South Dakota

Famous south dakotans

The only South Dakotan to win high elective office was Hubert H. Humphrey (1911–78), a native of Wallace who, after rising to power in Minnesota Democratic politics, served as US senator for 16 years before becoming vice president under Lyndon Johnson (1965–69).

Other outstanding federal officeholders from South Dakota were Newton Edmunds (1819–1908), second governor of the Dakota Territory; Charles Henry Burke (b.New York, 1861–1944), who as commissioner of Indian affairs improved education and health care for Native Americans; and Vermillion-born Peter Norbeck (1870–1936), a Progressive Republican leader, first while governor (1917–21) and then as US senator until his death.
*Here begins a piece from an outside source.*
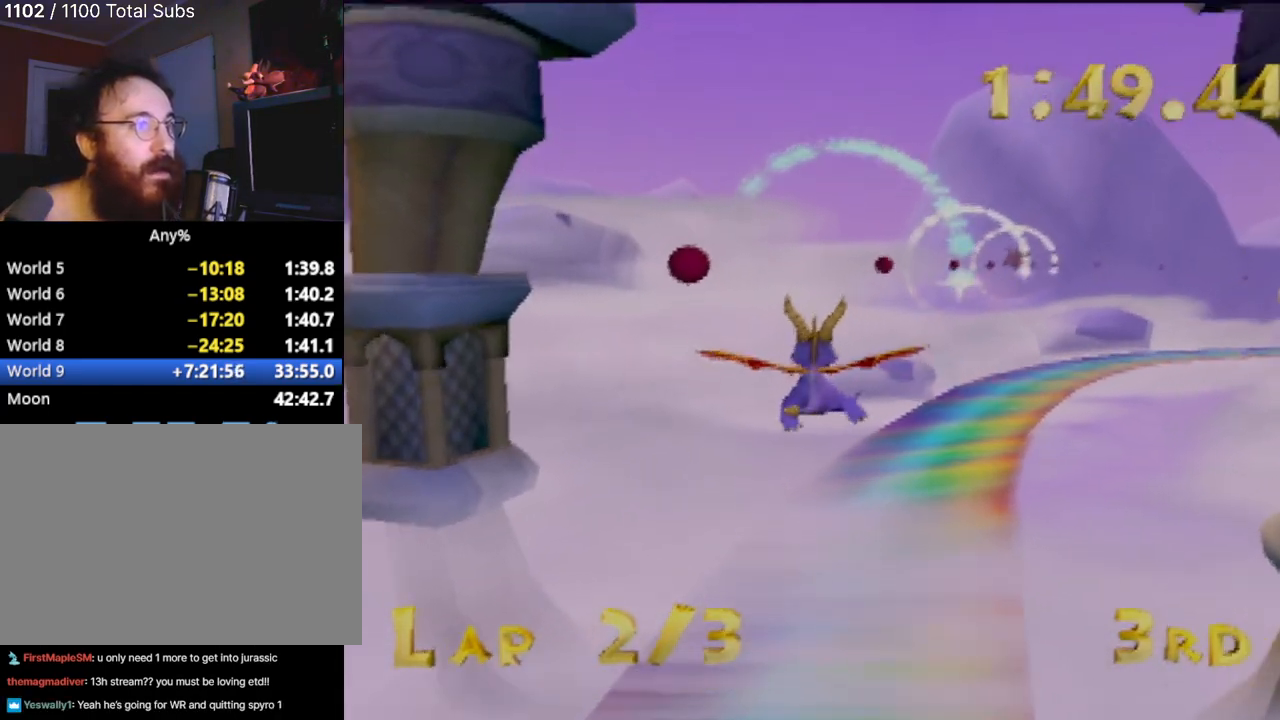
{"buttons": [], "left_stick": "center", "events": [[83, "left_stick", "center"], [267, "left_stick", "right"], [334, "left_stick", "up-right"], [450, "left_stick", "center"]]}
The son of a German-American father and a Brulé Indian mother, Benjamin Reifel (1906-1990) was the first American Indian elected to Congress from South Dakota; he later served as the last US commissioner of Indian affairs. George McGovern (b.1922) served in the US Senate from 1963 through 1980; an early opponent of the war in Vietnam, he ran unsuccessfully as the Democratic presidential nominee in 1972.
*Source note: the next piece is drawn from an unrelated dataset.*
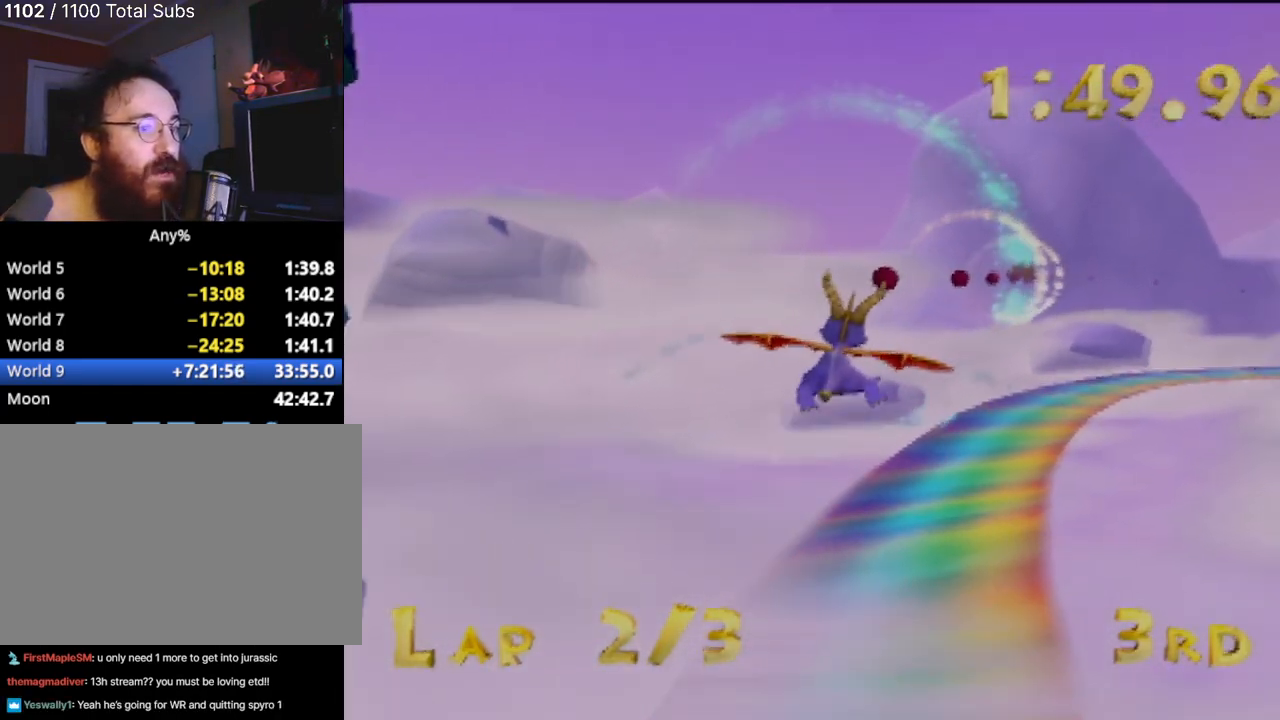
{"buttons": [], "left_stick": "center", "events": [[251, "left_stick", "right"], [351, "left_stick", "center"]]}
Associated with South Dakota are several distinguished Indian leaders. Among them were Red Cloud (b.Nebraska 1822–1909), an Oglala warrior; Spotted Tail (b.Wyoming, 1833?–1881), the Brulé chief who was a commanding figure on the Rosebud Reservation; Sitting Bull (1834–90), a Hunkpapa Sioux most famous as the main leader of the Indian army that crushed George Custer's Seventh US Cavalry at the Battle of the Little Big Horn (1876) in Montana; and Crazy Horse (1849?–1877), an Oglala chief who also fought at Little Big Horn.

Ernest Orlando Lawrence (1901–58), the state's only Nobel Prize winner, received the physics award in 1939 for the invention of the cyclotron. The business leader with the greatest personal influence on South Dakota's history was Pierre Chouteau, Jr. (b.Missouri, 1789–1865), a fur trader after whom the state capital is named.

South Dakota artists include George Catlin (b.Pennsylvania, 1796–1872), Karl Bodmer (1809–93), Harvey Dunn (1884–1952), and Oscar Howe (1915–83). Gutzon Borglum (b.Idaho, 1871–1941) carved the faces on Mt. Rushmore. The state's two leading writers are Ole Edvart Rõlvaag (b.Norway, 1876–1931), author of Giants in the Earth and other novels, and Frederick Manfred (b.Iowa, 1912–94), a Minnesota resident who served as writer-in-residence at the University of South Dakota and has used the state as a setting for many of his novels.